Por · Revisão: Rafael Toledo · Atualizado em 2026-08-06 · 2 fontes oficiais verificadas

Há trabalhadores que nunca viram um centavo de desconto do plano no contracheque, porque o empregador arcava com tudo. Quando o vínculo acaba, surge a expectativa de manter o benefício, mas aqui a lei impõe um filtro que costuma decepcionar. O direito de permanência não brota do simples fato de ter tido plano; ele exige que você tenha contribuído.

Sem desconto no salário não nascem os direitos dos arts. 30 e 31

Tanto o art. 30 quanto o art. 31 da Lei 9.656/1998 falam do consumidor que "contribuir" para o plano. A palavra é o eixo da regra. Se a mensalidade era integralmente paga pela empresa, sem qualquer parcela retida do salário do empregado, falta o requisito que faz nascer o direito de manutenção.

É um filtro consciente do legislador.

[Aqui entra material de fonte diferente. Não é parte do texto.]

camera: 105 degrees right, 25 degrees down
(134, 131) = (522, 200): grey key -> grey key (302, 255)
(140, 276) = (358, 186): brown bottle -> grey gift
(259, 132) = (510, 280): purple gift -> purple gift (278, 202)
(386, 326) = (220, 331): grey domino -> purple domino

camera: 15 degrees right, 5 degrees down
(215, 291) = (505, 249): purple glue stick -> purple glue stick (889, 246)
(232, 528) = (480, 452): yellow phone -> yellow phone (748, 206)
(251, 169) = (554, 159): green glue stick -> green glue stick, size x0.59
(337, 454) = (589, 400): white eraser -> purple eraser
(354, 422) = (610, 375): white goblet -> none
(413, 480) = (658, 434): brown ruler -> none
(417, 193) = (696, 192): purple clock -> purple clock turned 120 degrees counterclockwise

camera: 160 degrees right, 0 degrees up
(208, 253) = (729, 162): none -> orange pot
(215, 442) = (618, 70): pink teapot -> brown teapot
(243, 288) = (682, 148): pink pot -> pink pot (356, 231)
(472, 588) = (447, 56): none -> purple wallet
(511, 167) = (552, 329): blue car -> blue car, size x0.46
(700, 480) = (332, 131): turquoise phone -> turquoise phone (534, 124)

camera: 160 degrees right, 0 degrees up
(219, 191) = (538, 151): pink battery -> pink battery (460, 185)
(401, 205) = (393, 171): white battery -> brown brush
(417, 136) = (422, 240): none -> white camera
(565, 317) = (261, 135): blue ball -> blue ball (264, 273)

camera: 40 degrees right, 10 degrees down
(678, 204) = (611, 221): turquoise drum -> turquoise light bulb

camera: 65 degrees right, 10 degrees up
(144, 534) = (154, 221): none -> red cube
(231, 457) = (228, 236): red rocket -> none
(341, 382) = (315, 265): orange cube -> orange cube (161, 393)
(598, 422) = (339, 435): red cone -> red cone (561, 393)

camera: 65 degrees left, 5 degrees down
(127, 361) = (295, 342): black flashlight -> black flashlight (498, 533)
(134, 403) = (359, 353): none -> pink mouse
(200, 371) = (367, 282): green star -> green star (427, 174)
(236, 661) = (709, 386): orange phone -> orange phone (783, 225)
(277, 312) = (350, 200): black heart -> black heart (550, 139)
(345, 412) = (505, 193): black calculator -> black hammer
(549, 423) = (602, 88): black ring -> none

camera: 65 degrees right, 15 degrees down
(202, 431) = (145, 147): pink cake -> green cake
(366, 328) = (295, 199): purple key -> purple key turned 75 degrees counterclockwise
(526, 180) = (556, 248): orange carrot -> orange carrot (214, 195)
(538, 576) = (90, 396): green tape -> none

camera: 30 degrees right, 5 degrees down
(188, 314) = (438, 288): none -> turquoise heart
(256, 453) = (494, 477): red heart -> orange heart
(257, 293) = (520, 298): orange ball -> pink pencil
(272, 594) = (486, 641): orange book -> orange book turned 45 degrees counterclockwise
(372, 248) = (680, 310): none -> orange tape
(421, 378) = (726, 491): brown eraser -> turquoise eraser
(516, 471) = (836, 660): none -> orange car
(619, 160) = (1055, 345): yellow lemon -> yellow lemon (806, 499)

A permanência foi desenhada como continuidade de um custeio que já era seu, ao menos em parte. Onde nunca houve custeio do trabalhador, não há o que dar continuidade, e o benefício se encerra com o contrato de trabalho.

O requisito da contributariedade e o plano inteiramente bancado pelo empregador

A contributariedade é a exigência de que o empregado tenha suportado parte do custo. Um plano oferecido como cortesia integral do empregador, ainda que valioso, não converte o beneficiário em contribuinte. Por isso, ao sair, essa pessoa não pode invocar os artigos 30 ou 31 para permanecer.

Essa conclusão vale para demitidos e aposentados igualmente. A diferença entre os dois regimes só importa depois de superado o requisito de contribuição; sem ele, nenhum dos dois caminhos se abre, e a discussão sobre prazos sequer chega a começar.

A situação diferente de quem pagava parte da mensalidade da família

Um cenário frequente merece atenção: o empregado que nada pagava pela própria cobertura, mas descontava em folha a mensalidade dos dependentes. Aí já existe contribuição, e a resposta pode mudar, porque o trabalhador efetivamente suportava um custo vinculado ao plano.

Cada contrato descreve de um jeito quem paga o quê, e a leitura desse detalhe define o enquadramento. Antes de aceitar um "não" da operadora, vale examinar se algum valor, mesmo referente à família, saía do seu salário, pois isso pode ser suficiente para caracterizar a contributariedade.

O desconto da mensalidade dos dependentes como prova de contributariedade parcial

Um detalhe do contracheque pode virar o jogo. Mesmo quem nada pagava pela própria cobertura às vezes tinha descontada em folha a mensalidade dos dependentes, e esse desconto, por si, já configura contribuição para o plano. Nessa hipótese, o requisito dos arts. 30 e 31 pode estar atendido, e a recusa da operadora merece ser contestada.

A prova está nos documentos. Reúna o contrato coletivo, que descreve quem custeia o quê, e os holerites que mostrem qualquer rubrica de desconto ligada ao plano, ainda que referente à família. A natureza do que saía do salário importa mais do que o nome dado à parcela.

Há, porém, um limite claro. Se a empresa bancava integralmente o plano, sem que nenhum centavo, próprio ou dos dependentes, fosse retido do salário, não há contributariedade, e a manutenção não se abre nem para o demitido nem para o aposentado. Um exemplo separa os cenários: o empregado cujo holerite trazia o desconto do plano dos filhos preenche o requisito; aquele cujo benefício era cortesia total do empregador, não. Antes de aceitar um não, vale examinar linha por linha o contracheque. Dúvidas sobre direitos do consumidor de planos podem ser levadas à ANS.

Perguntas frequentes

A empresa pagava meu plano, mas eu descontava o dos meus filhos. Tenho direito?

Possivelmente sim. Se qualquer parcela vinculada ao plano era descontada do seu salário, ainda que referente aos dependentes, há contribuição, e o requisito dos arts. 30 e 31 pode estar atendido. O detalhe está no contrato e no holerite.